Ton clip « Goose » me fait un peu penser à du Twin Peaks…
Ah, je ne connais pas… Du coup non ce n’est pas inspiré de ça. On l’a fait avec une équipe qui vient d’Allemagne. Ce sont des potes que j’ai depuis mes 16 ans, mais que je n’avais jamais rencontrés avant. Elle (ndlr : Andjani Gatzweiler) m’a recontacté il y a un an et m’a dit : « je viens d’ouvrir ma boite de production, il faut que je te fasse un clip ! »
A l’époque, on faisait déjà des petites vidéos musicales en animé donc je savais qu’elle avait un certain talent pour le dessin. J’avais envie de le faire ; elle est venue et on a fait le clip ensemble. Je lui avais dit que je voulais des influences d’animés dedans, mais elle avait déjà tout le plan en tête ! « T’inquiète, je vais te dessiner là-bas et tu vas faire ça et bababam ! » C’était deux fans folles d’animé ensemble ! Et je vais checker Twin Peaks aussi alors…
Y a-t-il des artistes que tu rêves de rencontrer ?
Je le dis à chaque fois mais j’ai vraiment envie de rencontrer Kaytranada. J’avais déjà dit ça à quelqu’un qui m’avait répondu : « Ouais il a sa patte mais c’est passé… » Mais mec, ce type pour moi, il sera jamais passé de mode, j’ai super envie de le rencontrer et, pourquoi pas, de faire un truc ensemble. J’ai aussi envie de rencontrer Tyler, The Creator parce qu’il est très impressionnant. Et il y a encore plein d’artistes comme ça, mais la liste est longue, très longue…
Doit-on s’attendre à un premier album pour bientôt ?
Je crois que j’aimerais bien laisser les gens en suspens… donc je n’ai pas de réponse! Il y a un clip ou deux qui vont sortir bientôt, mais pour l’album je ne préfère pas m’exprimer… Alors stay tuned !
Tu as récemment participé à une mixtape d’Harry Fraud avec d’autres excellents rappeurs qui a débouché sur un concert à l’Elysée Montmartre, comment c’était ?
C’était cool de rencontrer Harry Fraud, on a jammé ensemble, ça fait toujours plaisir de pouvoir travailler avec quelqu’un qui vient de plus loin, ça donne un boost pour ta musique. Après c’était aussi cool parce que j’ai rencontré Slimka et Di-Meh pour la première fois, je les ai vu en live et j’étais là : « Whoa ! » Ce sont de vraies rockstars sur scène ! C’était vraiment chouette parce que maintenant on est en contact, non pas qu’on soit déjà des méga-potes mais on va dire que les présentations sont faites et dès qu’ils passent en concert, tu peux être sûr que j’y serai.

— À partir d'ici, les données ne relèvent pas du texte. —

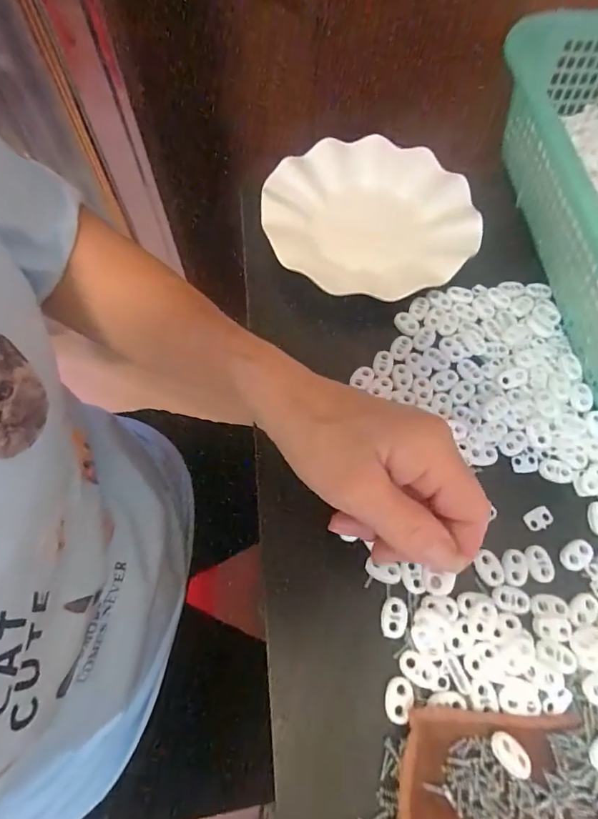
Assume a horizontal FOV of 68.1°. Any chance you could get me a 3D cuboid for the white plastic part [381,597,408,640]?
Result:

C’était aussi chouette de voir Krisy, je ne l’avais jamais vu avant sur scène et c’était le faya !
Dans « Sade Blu », tu chantes : « I’m already thinking about tomorrow », où se projette Blu Samu demain ?
Demain je fais le MaMa Festival (rires) ! Je me vois faire des concerts partout, pas encore dans le monde entier, je vois surtout l’Europe et peut être le Brésil… Du coup quand je ferais mon projet en portugais, j’espère qu’ils m’inviteront…
L’excuse est toute trouvée pour aller au Brésil…
Exactement ! Et je vois aussi une Blu Samu qui a composé, qui a grandi dans ce qu’elle fait et qui est juste… une artiste heureuse.
Cet entretien a été préparé et réalisé conjointement avec Basqui.